Lysenko was a reasonably good farmer, but a very poor experimentalist. His studies could not be replicated, were based on flawed experiments, and very small sample sizes. Russian scientists questioned their value from the beginning, but under political repression were unable to overturn the stranglehold that Lysenkoism had on Soviet science.

In the 1960's the gap was large enough to attract attention. With Stalin's death in the early 1950's, Nikita Khrushchev rose to power and made a renewed push to improve agriculture. He toured farms in the US and observed the differences in productivity. The failure of Soviet agriculture to come up to international standards was a factor in his eventual loss of power. When Soviet scientists were able to incorporate modern techniques into the agricultural sector, Soviet agriculture improved radically. 

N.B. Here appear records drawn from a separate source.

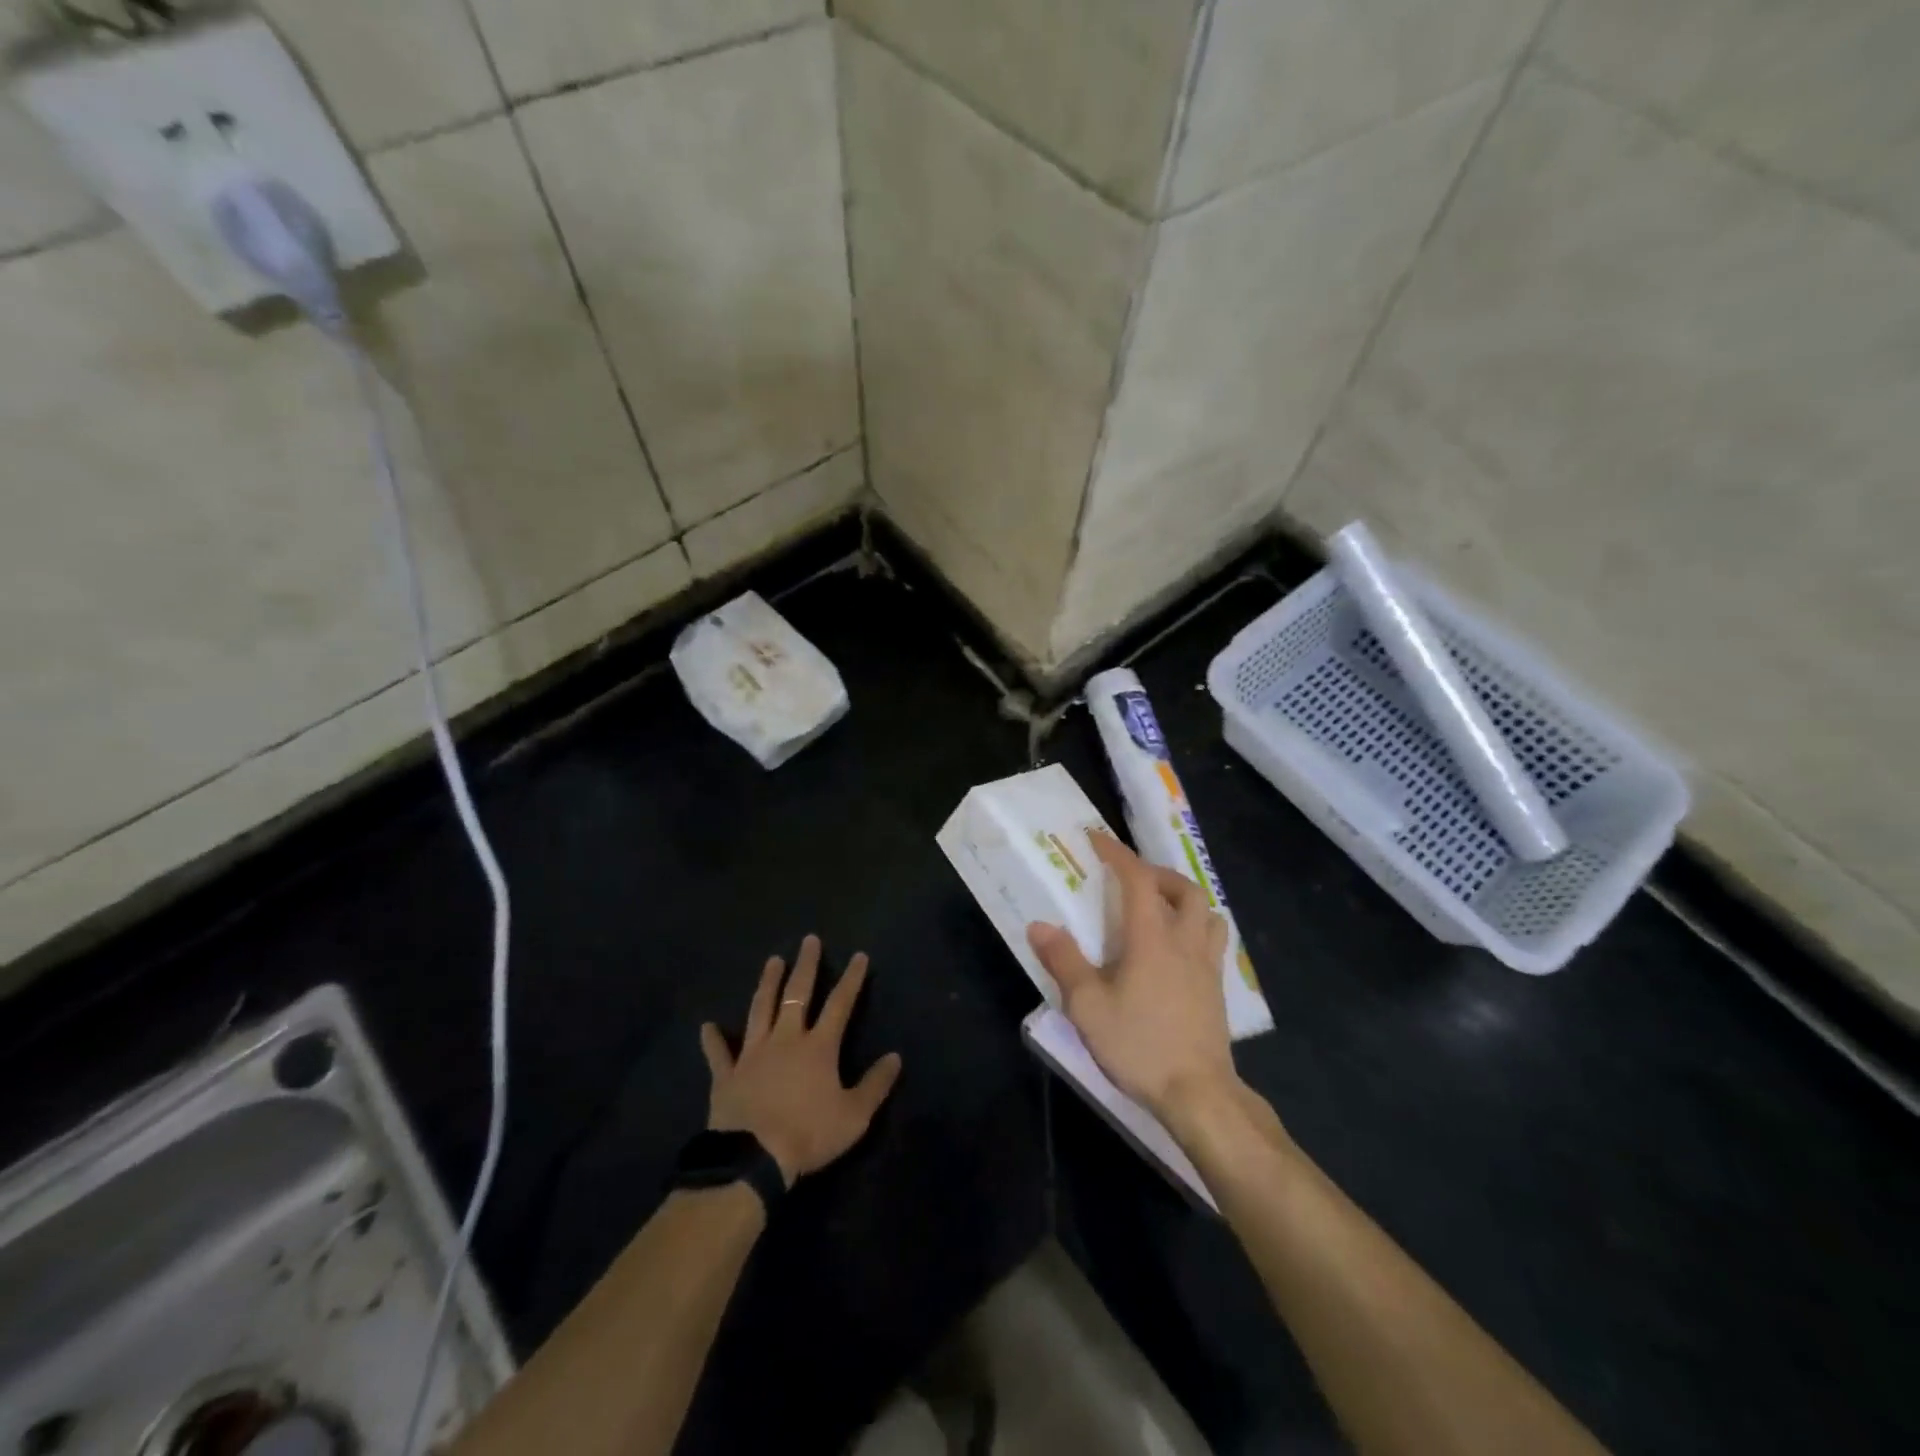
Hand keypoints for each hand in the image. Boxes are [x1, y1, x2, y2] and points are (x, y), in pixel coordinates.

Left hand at [700, 935, 902, 1185]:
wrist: (753, 1160)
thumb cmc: (808, 1134)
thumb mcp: (854, 1115)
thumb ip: (875, 1085)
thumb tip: (895, 1057)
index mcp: (818, 1046)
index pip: (840, 1004)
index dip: (851, 979)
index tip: (858, 955)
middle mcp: (786, 1039)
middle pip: (797, 994)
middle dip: (806, 966)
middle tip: (809, 940)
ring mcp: (753, 1054)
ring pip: (760, 1009)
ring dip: (767, 984)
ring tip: (772, 961)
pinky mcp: (727, 1075)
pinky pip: (719, 1054)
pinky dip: (713, 1040)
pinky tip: (707, 1026)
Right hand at [1027, 832, 1239, 1121]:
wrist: (1198, 1093)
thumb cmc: (1139, 1045)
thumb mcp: (1089, 1007)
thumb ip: (1064, 962)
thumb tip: (1039, 926)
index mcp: (1152, 938)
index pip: (1138, 879)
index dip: (1117, 854)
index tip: (1097, 840)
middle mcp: (1184, 941)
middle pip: (1184, 889)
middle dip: (1157, 873)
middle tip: (1131, 879)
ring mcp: (1207, 965)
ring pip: (1207, 912)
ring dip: (1184, 898)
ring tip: (1160, 907)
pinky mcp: (1217, 989)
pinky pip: (1213, 940)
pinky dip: (1197, 927)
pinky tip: (1178, 948)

Note: the fall off in the 1990's occurred during the collapse of the government and economy.

Even with the huge "Virgin Lands" campaign (see lecture on Soviet agriculture) which brought huge tracks of prairie under the plow, Soviet agriculture lagged behind the West.

This is a case study in the terrible problems that can occur when politics inserts itself into science. It is also a good example of how science has self-correcting mechanisms, in which factual information (such as the discovery of DNA as the mechanism of inheritance) can prevail.

Societies must be ever careful about directly interfering with science. There is a difference between society using ethical or economic arguments to restrict application of scientific results (for example, European nations restricting use of GMO's in agriculture) vs. governments altering data, substituting in pseudo-science based on poor quality research for scientifically validated results, altering factual information-- when society loses its ability to distinguish between political decisions and scientific fact it risks losing everything. 


Kingsland, S. E. 1985. Modeling Nature: Episodes in the History of Population Ecology. University of Chicago Press, Chicago, IL

Medvedev, Z.A. 1969. The Rise and Fall of T.D. Lysenko. Translated by I.M. Lerner. Columbia University Press, NY, NY. 184 pages

Pryde, R.R. 1972. Conservation in the Soviet Union. Cambridge University Press. 301 pages.

Vucinich, A. 1988. Darwin in Russian Thought. University of California Press, Berkeley, CA. 468 pages.

Weiner, D.R. Models of Nature: Ecology, Conservation and Cultural Revolution in Soviet Russia. 1988. University of Pittsburgh Press, Pittsburgh, PA. 324 pages.